Les Centers for Disease Control and Prevention (CDC) ont publié un ensemble de lignes directrices à l’intention des villes pour lutter contre les campements de sans-abri pendant la pandémie et ont averti que « le nettoyage des campements peut amener les gens à se disperser dans la communauté et à rompre les liens avec les prestataires de services. Cela augmente le potentiel de propagation des maladies infectieuses. La justification du conseiller O'Farrell pour détruire le campement était de procéder à des réparations dans le parc, comme si cela ne pouvait pas être fait tant que des gens vivaient dans la région. O'Farrell a déclaré au Hollywood Reporter : « Mon point non négociable était que nous aurions des solutions de logement pour tout le monde avant de fermer les parcs pour réparations. C’est exactement ce que nous avons pu faire. Et pourtant, une poignée de ceux qui sont restés dans leurs tentes à Echo Park Lake ont finalement été arrêtés avant le début des réparations. Peut-être O'Farrell considère-t-il la prison et le logement comme des lieux interchangeables pour les personnes sans logement.
Le conseiller municipal a affirmé que la destruction du campement n'avait rien à voir avec l'utilisation de la zone par les sociétés de production hollywoodiennes pour des tournages de films. Il a déclaré : « Filmer au bord du lac n’est rien qui me soit venu à l’esprit. » Et pourtant, il a ajouté : « Je suis très conscient que le tournage était très populaire là-bas, pour filmer des films, des publicités, etc. Je pense qu'il sera à nouveau disponible, mais l'objectif principal est d'inciter les gens à profiter à nouveau du parc. Par « personnes », il entendait clairement ceux qui ne sont pas les habitants du campement.

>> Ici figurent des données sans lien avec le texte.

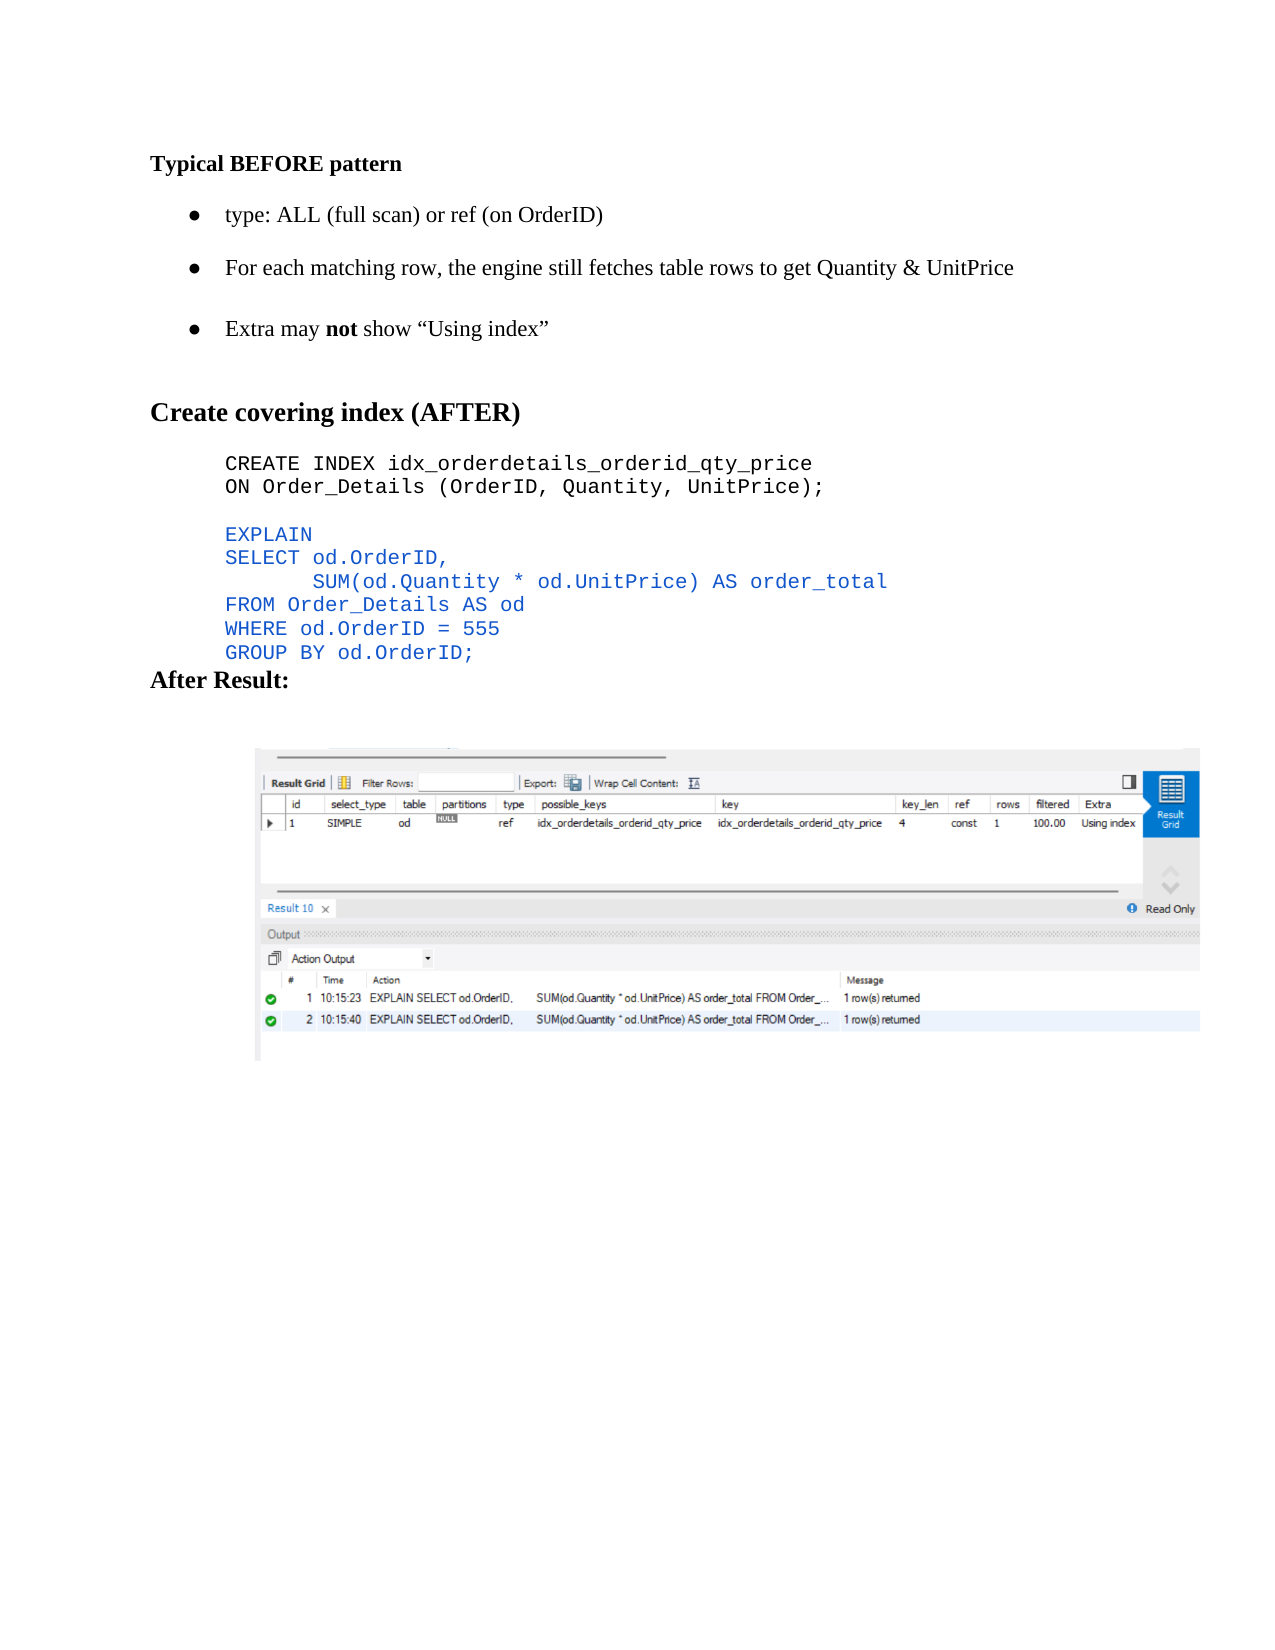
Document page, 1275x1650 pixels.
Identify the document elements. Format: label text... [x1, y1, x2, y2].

text CREATE INDEX idx_orderdetails_orderid_qty_price [225, 453, 1125, 476]
list Extra may not show “Using index” [187, 314, 1125, 367]
subtitle Create covering index (AFTER) [150, 396, 1125, 428]
text SUM(od.Quantity * od.UnitPrice) AS order_total [225, 571, 1125, 594]
text EXPLAIN [225, 523, 1125, 547]
text Typical BEFORE pattern [150, 150, 1125, 176]
list type: ALL (full scan) or ref (on OrderID) [187, 201, 1125, 254]
text After Result: [150, 665, 1125, 694]
text SELECT od.OrderID, [225, 547, 1125, 571]
text FROM Order_Details AS od [225, 594, 1125, 618]
text GROUP BY od.OrderID; [225, 642, 1125, 665]
picture [225, 748, 1200, 1061]
list For each matching row, the engine still fetches table rows to get Quantity & UnitPrice [187, 254, 1125, 311]
text ON Order_Details (OrderID, Quantity, UnitPrice); [225, 476, 1125, 500]
text WHERE od.OrderID = 555 [225, 618, 1125, 642]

Santhanam a souligné que ce balayage était une indication de la façon dont nous « continuons à donner la priorité et à privilégier les points de vue, les opinions et les préférences de ceux qui ont accès au logement et qui ont les moyens financiers de prospérer dans ce système ». En d’autres termes, les habitants les plus riches des quartiers environnants et en voie de gentrification d’Echo Park ont clairement fait savoir qu’ils ne toléreraient plus la vue de personnes sans logement au bord du lac. Une pétition signée par 4,000 XNUMX personnes avertissait : « NOUS – LES CITOYENS D’ECHO PARK – NE TOLÉRERONS PLUS LA DÉTRUIT DE NOTRE LAC ! » Une personne vivant dans le campement a contredit ce sentiment en déclarant au Los Angeles Times : « Jusqu'à ce que vous trouviez et résolviez les problèmes réels et les solutions réelles, je suis désolé, mais nous serons là. »
Et c’est là que réside le problème que le campement d’Echo Park Lake et son démantèlement ont si bien symbolisé : notre société préfère dépenser de l’argent pour réprimer violemment les manifestants qui protègent une communauté sans logement plutôt que de financer des solutions à long terme à la crise du logement. Cela préférerait déplacer ceux qui ont créé leur propre communauté dans le vide des options de logement abordable et consacrer des ressources à des solutions temporaires et stériles de logements de transition plutôt que de favoriser des conditions où les gens peuvent réellement se permettre de vivre dans les endroits où ils créent leurs propres communautés. « À l'heure actuelle, nous tous qui vivons à Echo Park Lake, nous avons peut-être un toit au-dessus de nos têtes, mais nous n'avons pas d'abri parce que nous ne pouvons pas nous voir », a déclaré Luce.
Cet article a été produit par Economy for All, un projet de l’Independent Media Institute.